Archer prit le lit de camp côté tête tandis que Catherine se chargeait de l’arrière. Le blessé pesait lourd, aussi lourd qu’un homme normal. Son étrangeté ne l’avait pas allégé. C’était bon signe aussi. Une créature d’un tel poids, se dit Catherine, ne pouvait être un fantôme.
Tenir les pieds tubulaires du lit de camp sans faire tomber son occupant n’allait pas sans difficulté… Catherine suait et souffrait de crampes aux mains quand, au sortir de la forêt profonde, ils empruntèrent un sentier presque recouvert de mousse et de prêle d’hiver puis pénétrèrent dans le jardin derrière ce qui devait être la maison décrite par Archer.
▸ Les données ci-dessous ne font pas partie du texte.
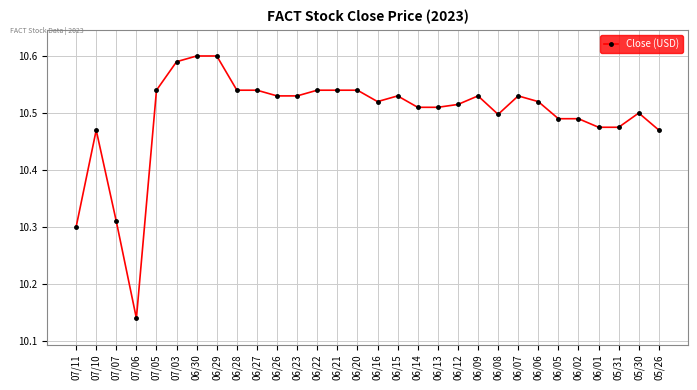

Where is the first local minimum?

07/06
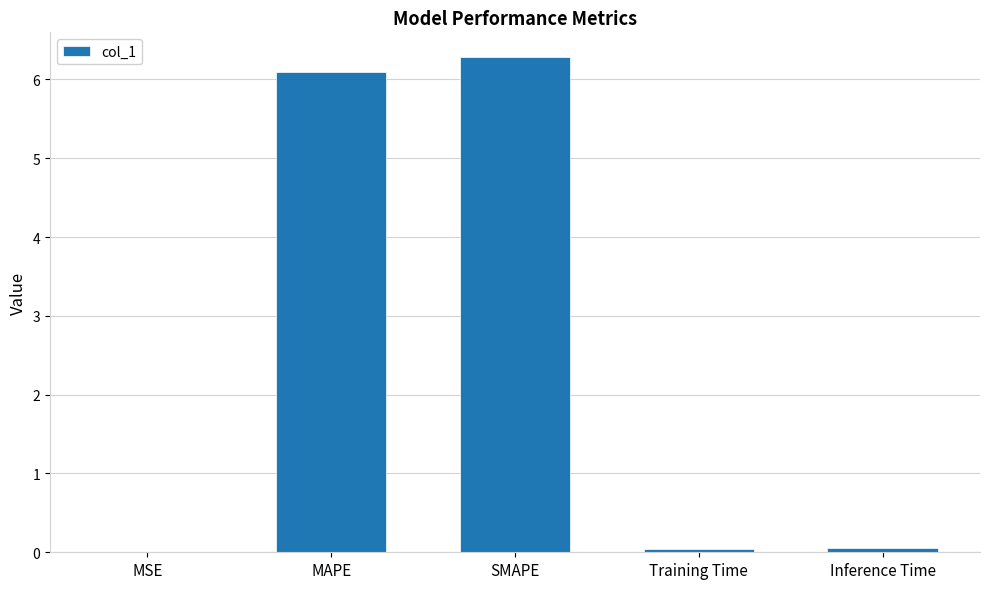

What is the average value?

2.5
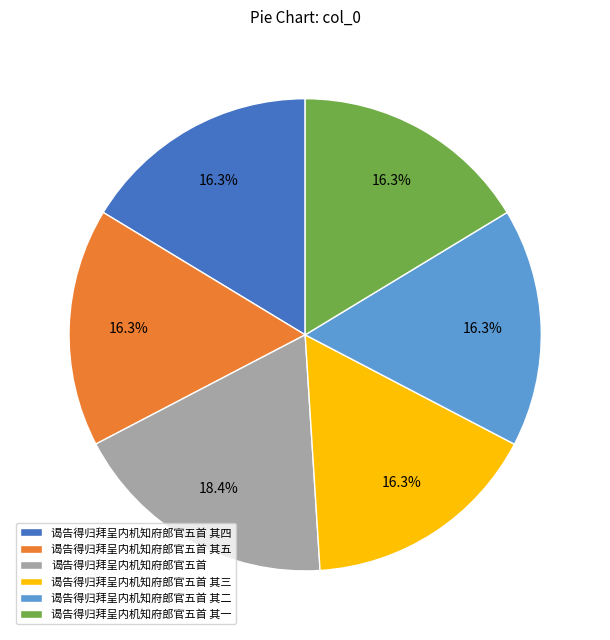

Combined, do 谒告得归拜呈内机知府郎官五首 其四 and 谒告得归拜呈内机知府郎官五首 其一 account for over 50%?

No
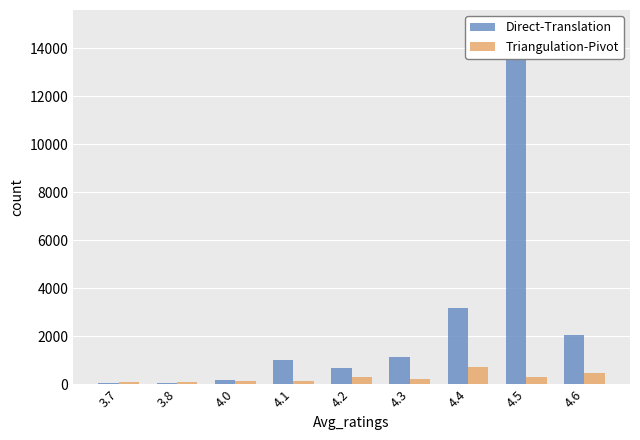

How many bars are there in each group?

2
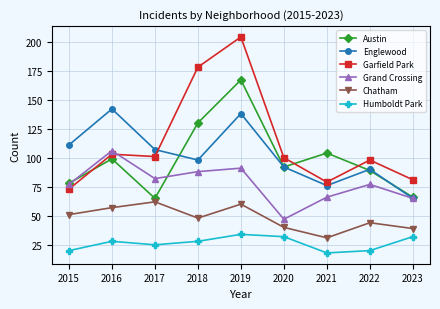

What are all the series names shown in the legend?

Austin, Englewood, Garfield Park, Grand Crossing, Chatham, Humboldt Park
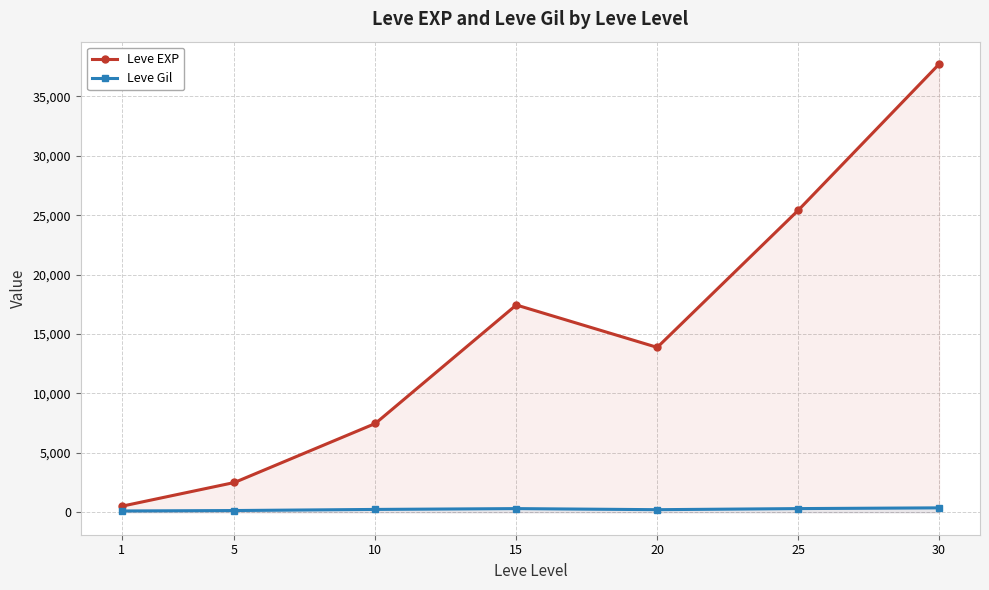

Between 5 and 20, which series saw the biggest shift?

Leve EXP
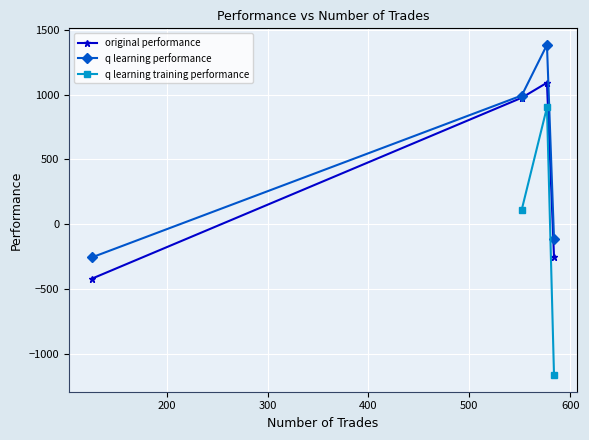

How many data points in original performance are less than 975?

2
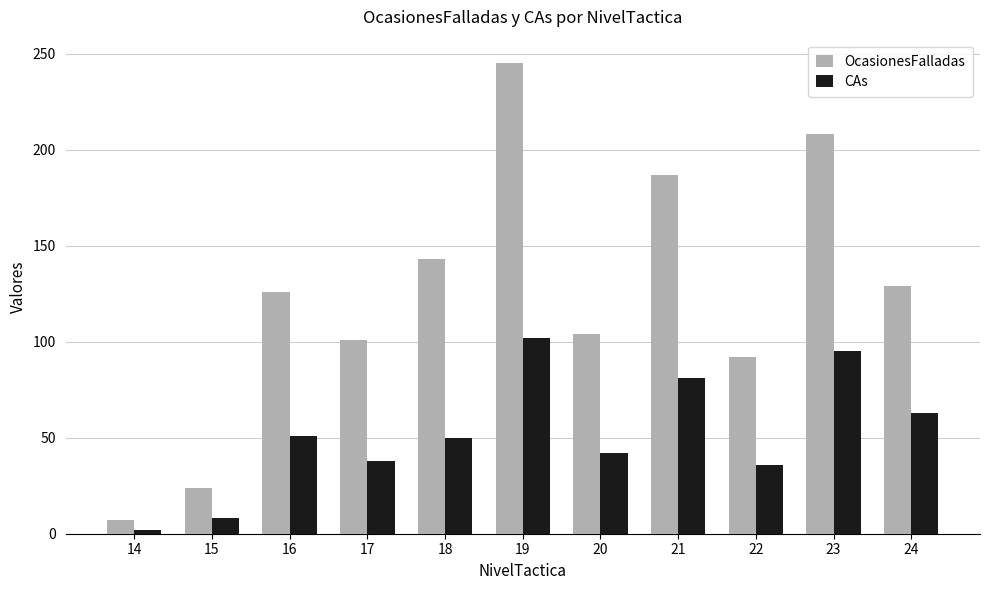

How many bars are there in total?

22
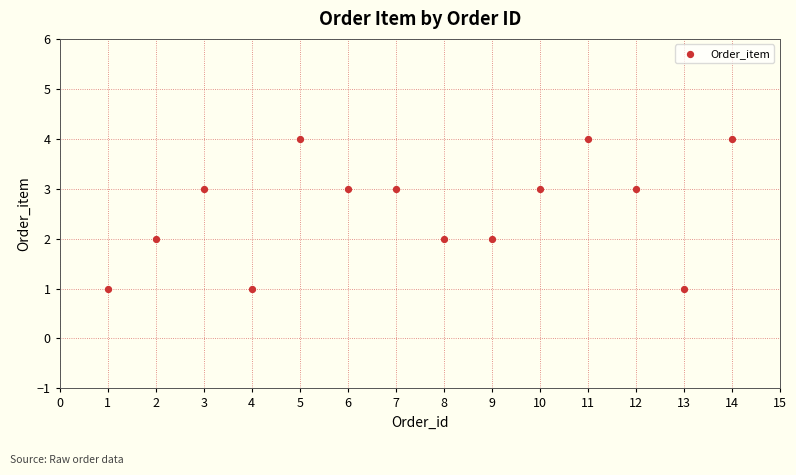

What is the range of X values (max minus min)?

13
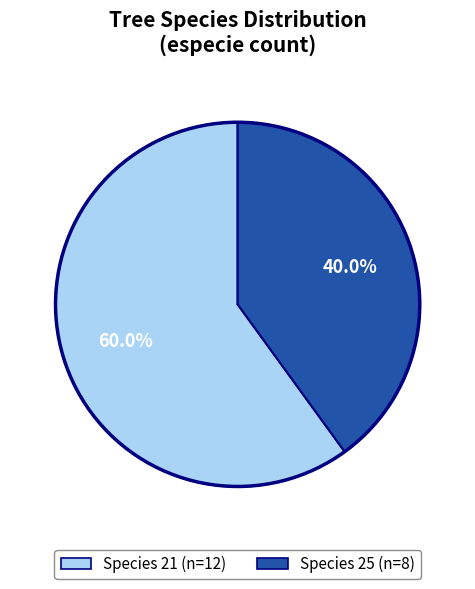

Does any single category account for the majority?

Yes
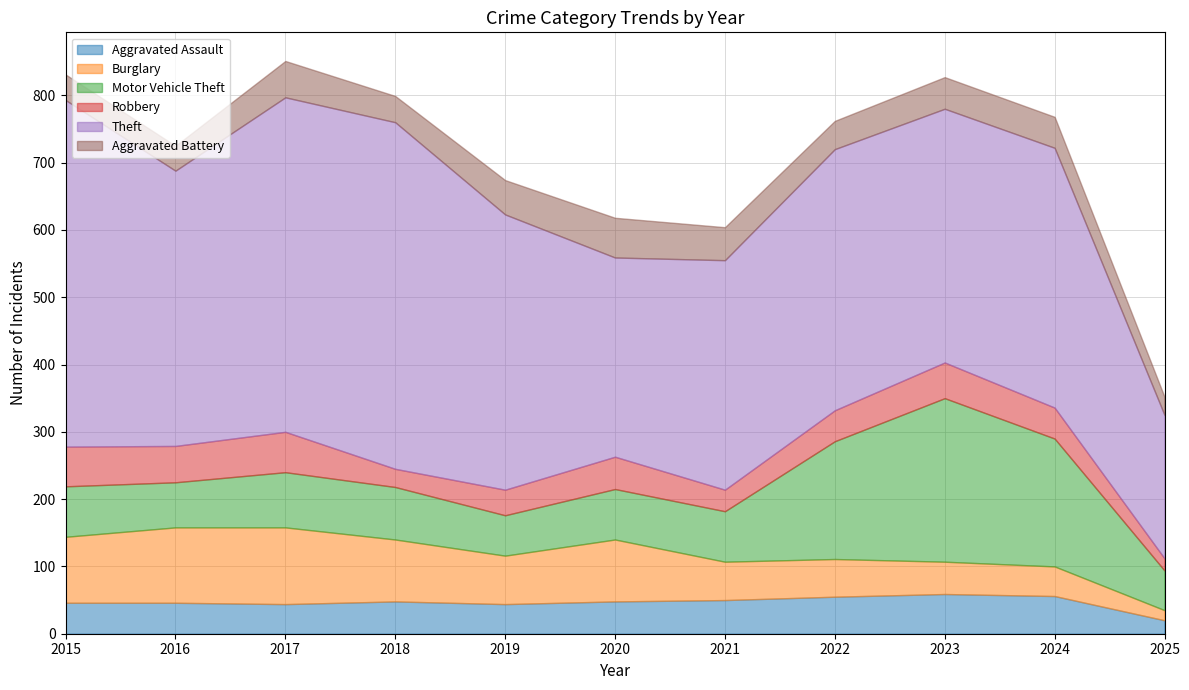

True or false: Motor Vehicle Theft has more than 1 interior local peaks.

True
Celle-ci semblait tout à fait ordinaire.
Ils posèrent une minute le lit de camp sur la pelouse non entretenue. Archer s’essuya le visage avec un mouchoir, Catherine massa ses paumes douloureuses. Elle évita le regard de l’agent immobilier. Nous ne voulons pas admettre ce que nous sommes en train de faire, se dit-elle, nous voulons prétendre que ça n’a rien d’anormal.